Toll Brothers will report its third-quarter earnings on Wednesday morning, offering a window into how well higher-end homes sold in the three months post-tax credit. But what might be of more interest is any information on the company's new side business, working out distressed real estate assets with the FDIC.

While Toll executives have said its sales were less impacted by the boom and bust created by the April 30 expiration of home buyer tax credit, it was clearly affected by diminishing consumer confidence in the face of the summer's dismal economic news.

In mid-June, Toll reported that while the company was slightly ahead of last year's third quarter sales pace per community, its community count was down 21%.

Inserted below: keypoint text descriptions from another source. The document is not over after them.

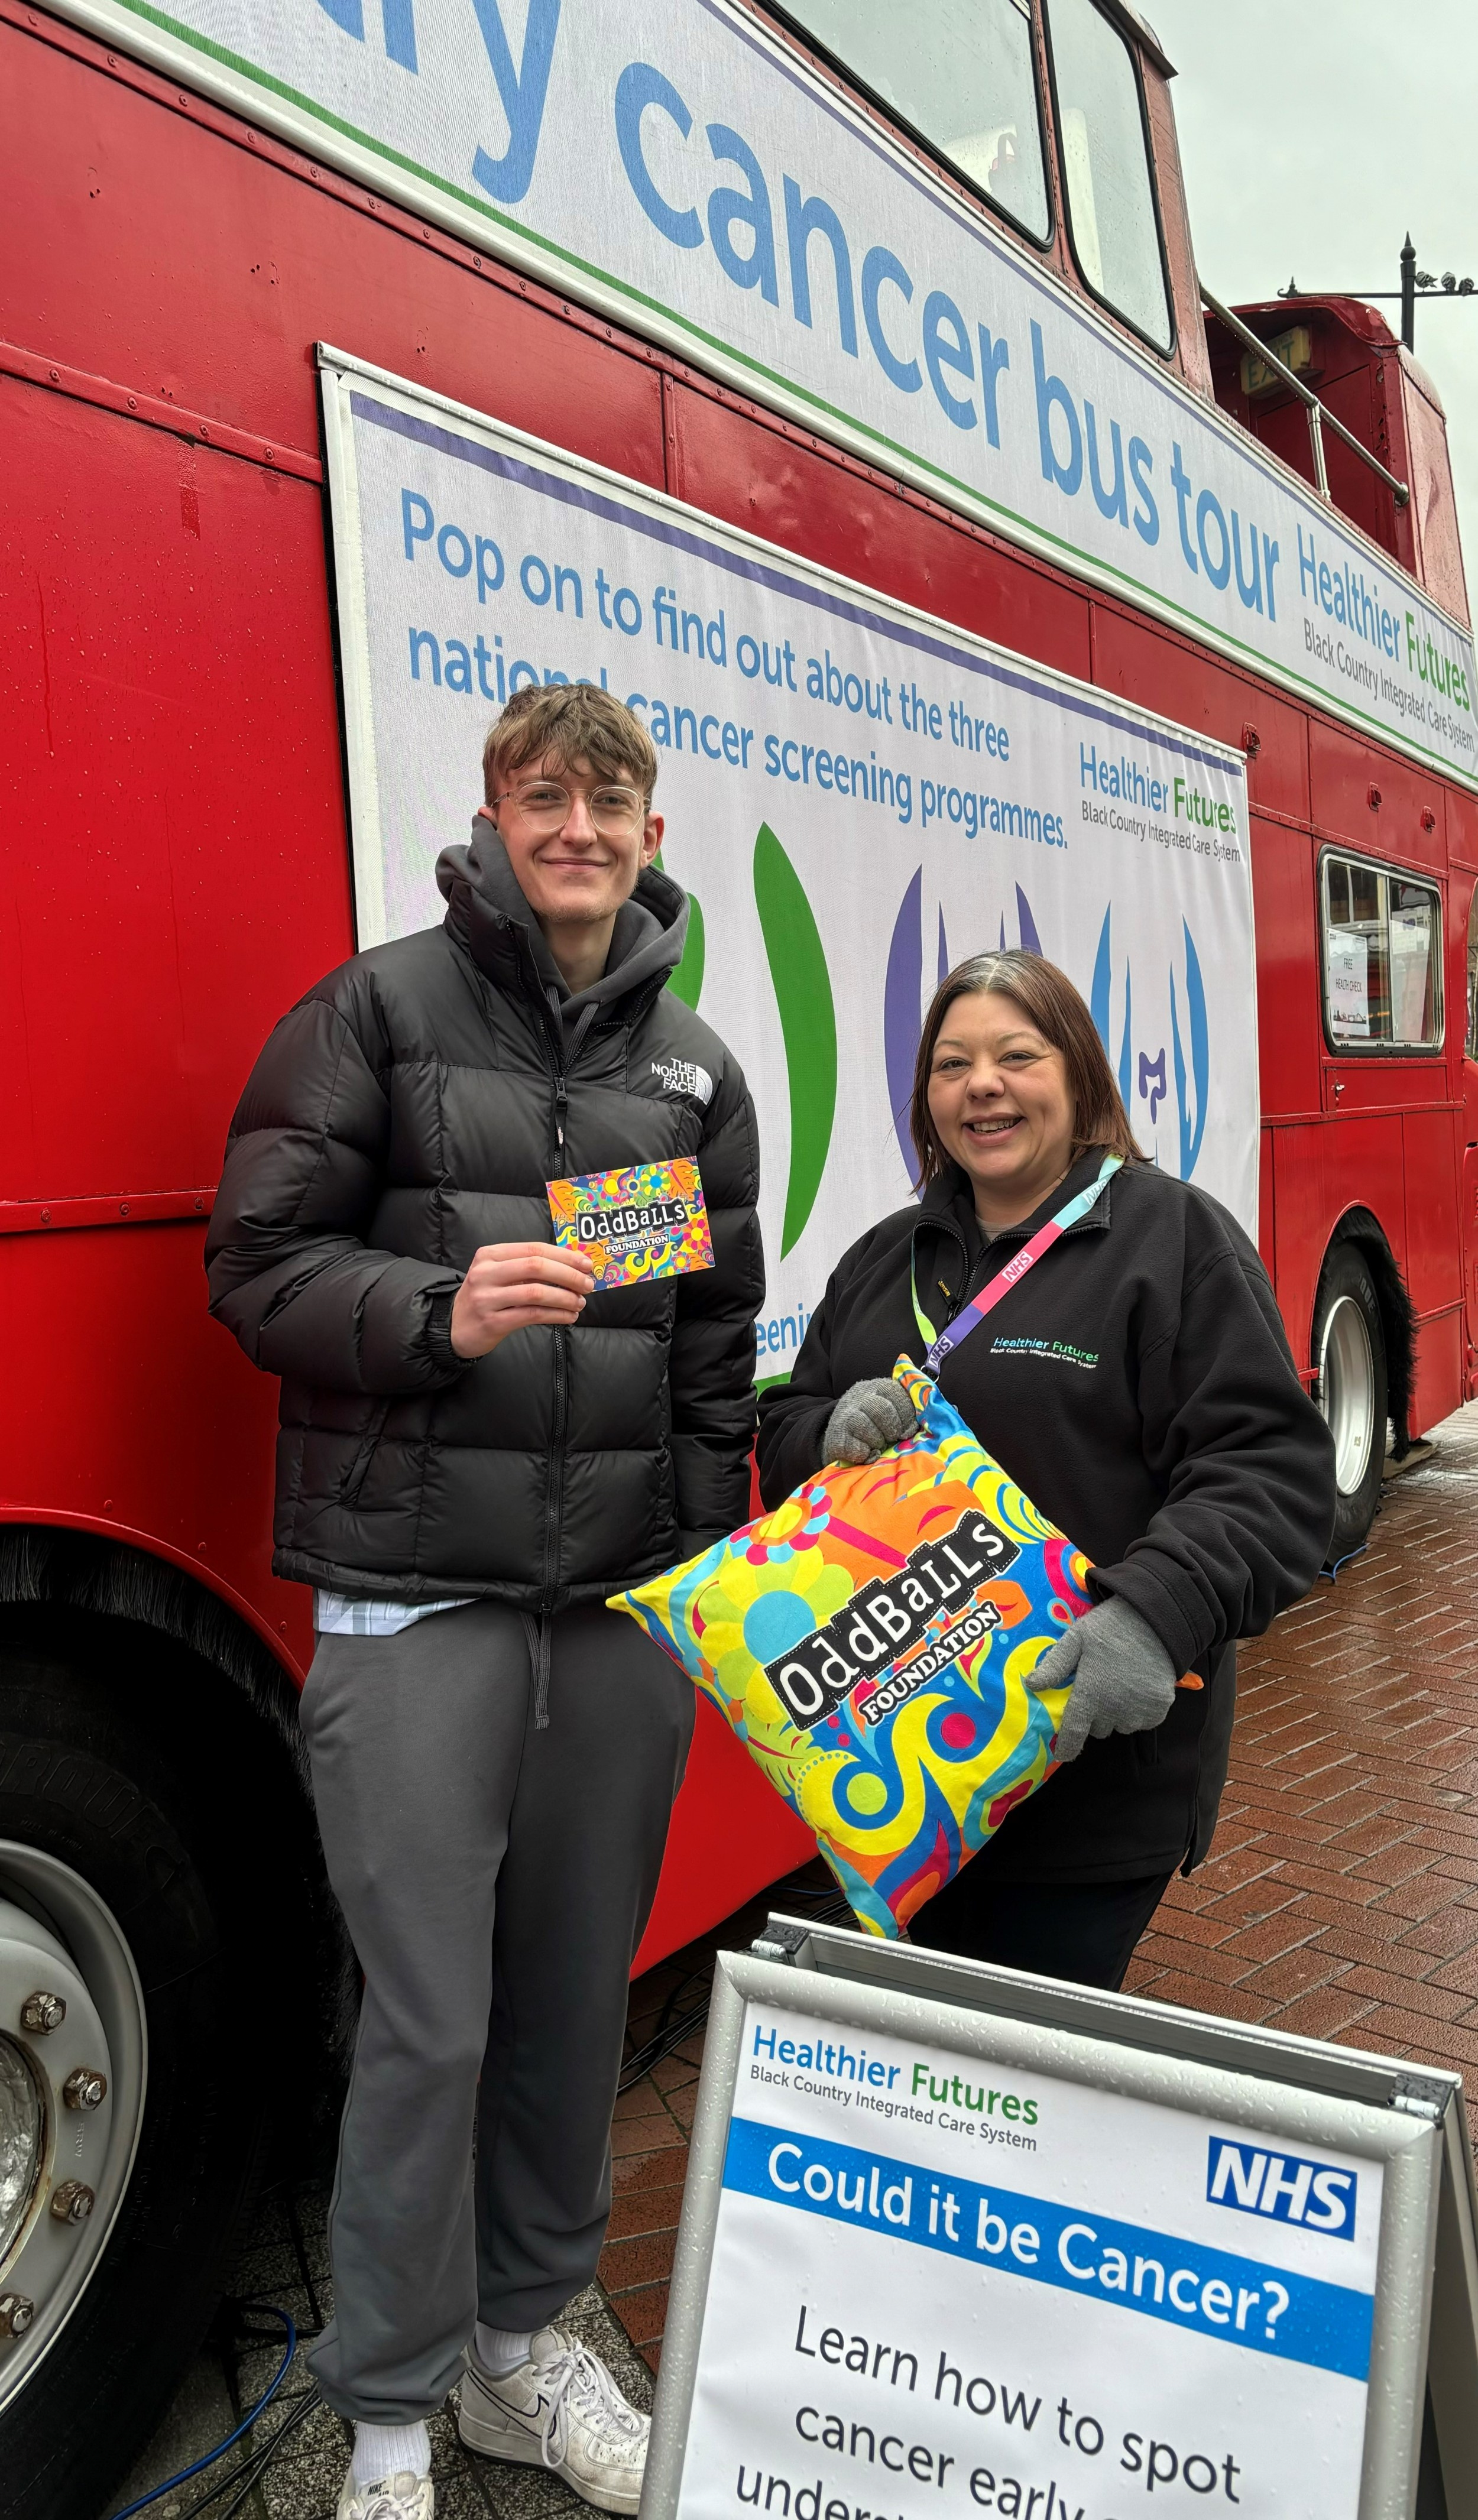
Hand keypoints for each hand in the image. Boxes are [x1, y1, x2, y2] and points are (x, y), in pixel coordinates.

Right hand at [450, 1241, 594, 1359]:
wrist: (454, 1327)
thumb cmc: (486, 1297)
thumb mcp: (499, 1274)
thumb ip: (527, 1267)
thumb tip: (573, 1265)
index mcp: (490, 1255)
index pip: (534, 1249)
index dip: (564, 1255)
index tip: (586, 1264)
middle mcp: (485, 1273)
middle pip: (536, 1267)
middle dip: (569, 1275)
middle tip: (588, 1285)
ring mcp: (487, 1298)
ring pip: (536, 1292)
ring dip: (565, 1297)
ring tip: (580, 1302)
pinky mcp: (492, 1322)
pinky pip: (532, 1315)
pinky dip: (556, 1315)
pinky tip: (569, 1316)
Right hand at [822, 1377, 918, 1465]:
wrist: (840, 1434)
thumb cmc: (876, 1423)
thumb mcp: (892, 1408)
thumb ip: (911, 1408)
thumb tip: (940, 1412)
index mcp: (879, 1387)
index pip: (897, 1394)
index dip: (907, 1415)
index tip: (908, 1430)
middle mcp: (860, 1395)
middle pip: (882, 1410)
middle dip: (892, 1429)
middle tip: (893, 1438)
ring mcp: (845, 1414)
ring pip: (864, 1425)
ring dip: (876, 1441)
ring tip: (878, 1446)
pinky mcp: (835, 1435)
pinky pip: (854, 1446)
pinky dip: (863, 1453)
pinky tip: (866, 1454)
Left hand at [1024, 1596, 1177, 1763]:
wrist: (1155, 1620)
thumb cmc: (1109, 1628)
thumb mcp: (1075, 1640)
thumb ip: (1054, 1666)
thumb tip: (1030, 1685)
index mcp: (1090, 1695)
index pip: (1074, 1732)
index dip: (1067, 1747)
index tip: (1062, 1754)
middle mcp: (1114, 1709)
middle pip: (1098, 1729)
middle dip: (1095, 1715)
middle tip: (1099, 1688)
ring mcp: (1139, 1711)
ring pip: (1121, 1726)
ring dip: (1117, 1715)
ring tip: (1120, 1686)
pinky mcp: (1160, 1709)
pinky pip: (1144, 1722)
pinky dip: (1140, 1712)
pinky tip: (1138, 1689)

"We currently anticipate that our total net signed contracts in FY 2010's third quarter will be less than those signed in our FY 2010 second quarter," CFO Joel H. Rassman said in the rare mid-quarter report.

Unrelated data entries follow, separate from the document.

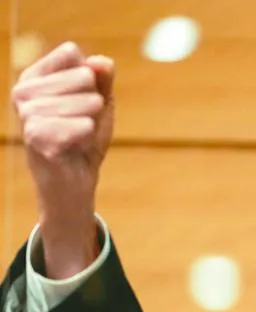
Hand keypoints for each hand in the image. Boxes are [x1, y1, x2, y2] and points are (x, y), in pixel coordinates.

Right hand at [12, 41, 114, 277]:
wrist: (74, 182)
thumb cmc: (84, 140)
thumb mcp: (99, 104)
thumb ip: (102, 80)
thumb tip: (102, 62)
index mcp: (34, 77)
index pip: (72, 54)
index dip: (91, 78)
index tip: (82, 101)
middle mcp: (23, 91)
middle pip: (83, 76)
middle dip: (95, 103)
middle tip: (81, 124)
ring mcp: (26, 114)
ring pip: (86, 101)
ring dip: (92, 122)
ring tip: (79, 137)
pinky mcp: (36, 137)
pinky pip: (82, 126)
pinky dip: (88, 138)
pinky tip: (76, 146)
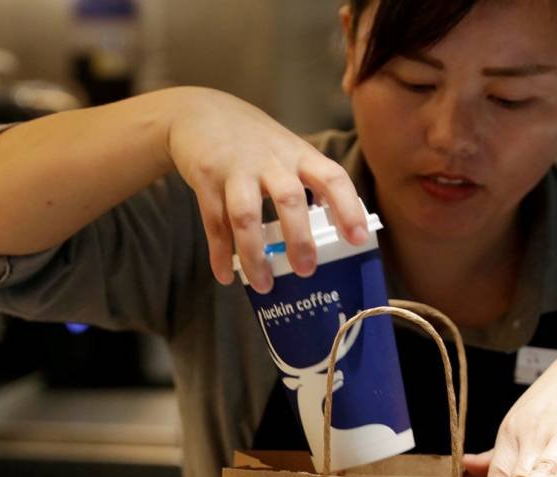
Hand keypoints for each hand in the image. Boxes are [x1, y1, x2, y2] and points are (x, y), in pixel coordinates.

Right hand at [164, 87, 367, 292]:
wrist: (199, 110)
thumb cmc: (254, 141)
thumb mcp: (288, 150)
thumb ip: (309, 182)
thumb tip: (336, 230)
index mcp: (299, 155)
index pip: (332, 177)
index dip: (347, 208)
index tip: (358, 239)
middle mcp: (270, 159)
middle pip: (289, 199)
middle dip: (299, 238)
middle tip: (307, 270)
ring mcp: (236, 168)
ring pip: (246, 215)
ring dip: (255, 254)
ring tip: (264, 285)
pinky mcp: (206, 177)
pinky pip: (213, 221)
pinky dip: (220, 252)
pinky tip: (225, 275)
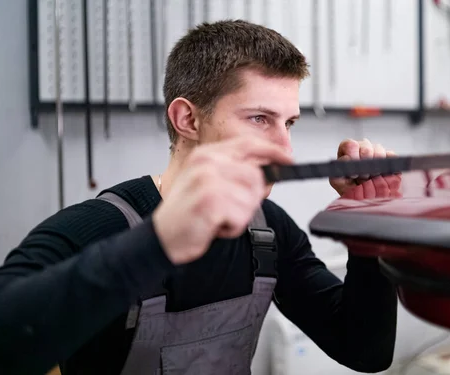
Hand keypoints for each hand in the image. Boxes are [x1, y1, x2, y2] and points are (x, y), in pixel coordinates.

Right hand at [152, 136, 292, 264]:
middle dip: (250, 199)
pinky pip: (241, 216)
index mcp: (206, 155)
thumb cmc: (187, 213)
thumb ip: (236, 173)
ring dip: (239, 216)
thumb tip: (270, 171)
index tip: (288, 159)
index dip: (272, 150)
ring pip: (251, 198)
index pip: (248, 143)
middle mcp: (206, 163)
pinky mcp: (209, 202)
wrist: (162, 238)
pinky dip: (232, 228)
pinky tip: (214, 226)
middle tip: (229, 210)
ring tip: (218, 217)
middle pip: (255, 176)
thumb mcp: (209, 184)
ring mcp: (207, 181)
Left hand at [329, 138, 401, 198]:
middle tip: (362, 177)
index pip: (351, 144)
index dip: (352, 157)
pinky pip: (391, 157)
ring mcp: (377, 150)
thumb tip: (347, 158)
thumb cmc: (348, 187)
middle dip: (364, 166)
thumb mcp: (338, 181)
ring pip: (379, 151)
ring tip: (370, 178)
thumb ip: (338, 169)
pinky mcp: (389, 157)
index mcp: (348, 148)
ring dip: (375, 169)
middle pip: (366, 147)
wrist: (362, 197)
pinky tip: (382, 176)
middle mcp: (363, 146)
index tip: (353, 173)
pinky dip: (387, 168)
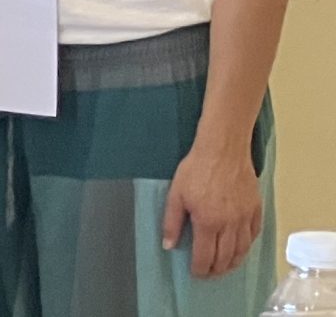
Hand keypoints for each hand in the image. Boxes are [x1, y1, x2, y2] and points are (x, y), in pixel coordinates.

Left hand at [163, 140, 264, 277]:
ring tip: (225, 267)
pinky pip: (254, 234)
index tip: (196, 273)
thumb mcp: (175, 195)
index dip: (201, 269)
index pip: (206, 256)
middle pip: (226, 257)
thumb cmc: (196, 170)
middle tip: (210, 274)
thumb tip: (169, 246)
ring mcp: (246, 217)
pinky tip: (241, 247)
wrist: (223, 150)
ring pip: (243, 249)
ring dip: (234, 262)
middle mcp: (230, 224)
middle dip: (217, 269)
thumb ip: (172, 223)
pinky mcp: (256, 209)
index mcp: (208, 223)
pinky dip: (248, 246)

Analysts also expect to hear greater detail about the company's new Gibraltar Capital and Assets Management subsidiary, created to hold and manage distressed real estate assets it expects to acquire in the downturn. By August Gibraltar, in partnership with Oaktree Capital Management and Milestone Merchants, closed on a deal to buy $1.7 billion in former AmTrust Bank assets.

Analysts are expecting the Horsham, Penn.-based builder to post another loss this quarter, with the consensus predicting a $0.14 a share drop. Analysts' earnings forecasts for the quarter ending July 31 ranged from a loss of $0.01 to a loss of $0.41. A loss this financial period would add up to 12 consecutive quarters of red ink for Toll Brothers.

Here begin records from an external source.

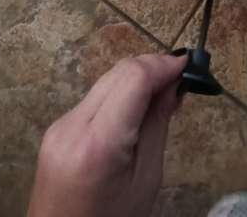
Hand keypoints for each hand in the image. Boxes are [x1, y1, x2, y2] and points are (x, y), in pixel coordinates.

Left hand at [27, 53, 186, 216]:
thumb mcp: (146, 181)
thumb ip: (157, 125)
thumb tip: (173, 84)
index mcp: (97, 144)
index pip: (133, 79)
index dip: (163, 65)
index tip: (188, 65)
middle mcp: (72, 125)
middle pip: (118, 73)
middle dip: (153, 67)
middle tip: (181, 78)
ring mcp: (60, 124)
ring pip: (106, 80)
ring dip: (137, 78)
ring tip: (164, 93)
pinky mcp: (58, 127)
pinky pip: (95, 97)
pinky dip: (121, 93)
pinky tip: (138, 107)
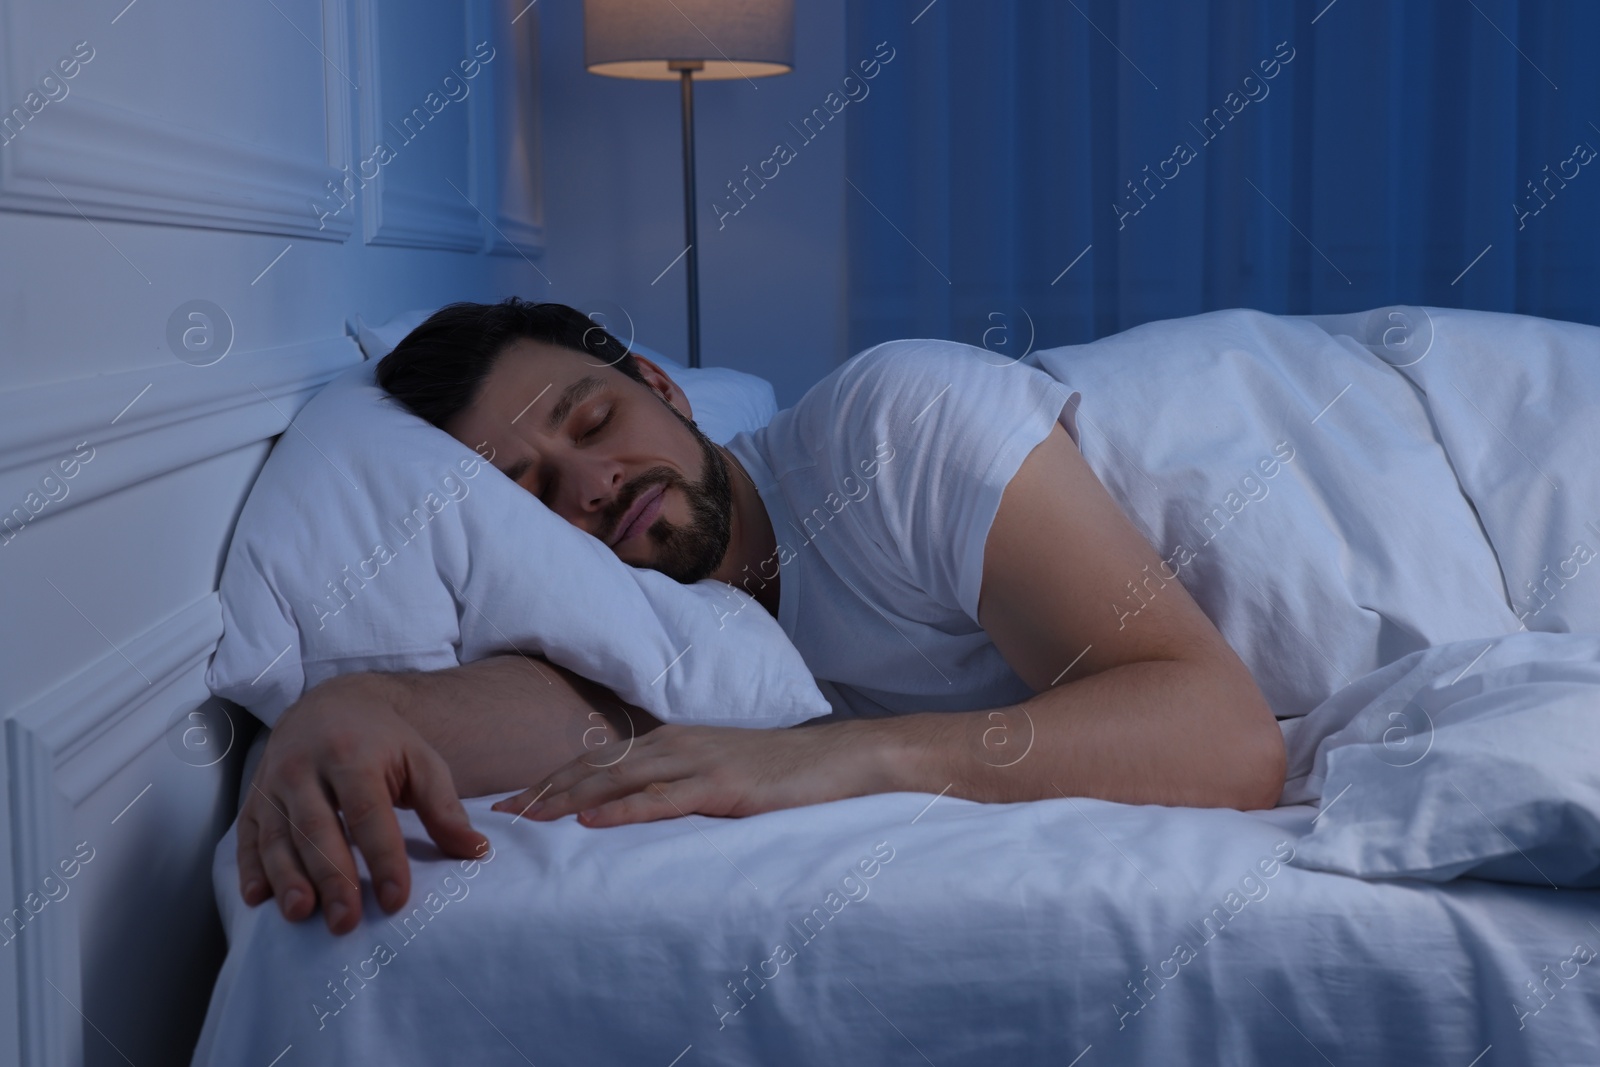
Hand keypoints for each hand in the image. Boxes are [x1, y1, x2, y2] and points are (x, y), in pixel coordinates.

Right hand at [236, 673, 488, 933]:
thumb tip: (475, 851)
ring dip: (288, 879)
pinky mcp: (253, 798)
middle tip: (345, 923)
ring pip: (277, 836)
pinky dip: (249, 869)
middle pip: (317, 829)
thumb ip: (444, 808)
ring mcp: (273, 783)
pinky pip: (247, 836)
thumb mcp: (421, 760)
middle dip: (331, 878)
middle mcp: (306, 767)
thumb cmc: (383, 742)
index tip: (396, 900)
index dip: (382, 857)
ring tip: (302, 914)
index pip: (368, 813)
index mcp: (353, 755)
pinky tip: (258, 899)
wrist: (330, 703)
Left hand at [490, 720, 895, 826]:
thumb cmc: (780, 773)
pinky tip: (592, 821)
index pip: (598, 759)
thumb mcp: (719, 772)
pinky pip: (663, 799)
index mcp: (671, 741)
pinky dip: (623, 809)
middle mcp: (676, 744)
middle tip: (499, 811)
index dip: (552, 778)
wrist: (839, 760)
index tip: (512, 799)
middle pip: (596, 766)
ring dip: (569, 799)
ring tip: (529, 817)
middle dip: (545, 788)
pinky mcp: (723, 786)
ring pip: (619, 780)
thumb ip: (677, 784)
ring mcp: (699, 762)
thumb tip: (635, 807)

Toll, with its huge pot of cash, has been a bit of a darling among stock analysts, who think it has the power to outlast any housing downturn. Yet some expect the company to face some challenges returning to profitability because of struggling margins and more land impairments related to its large land holdings.

"We expect the Street to be modestly surprised to the positive on TOL's order stream, yet will struggle with the profitability equation," wrote analyst Stephen East of Ticonderoga Securities.

East said he expects the company to take between $50 and $60 million in land charges during the quarter "as the slowing demand picture and significant legacy land issues weigh on results."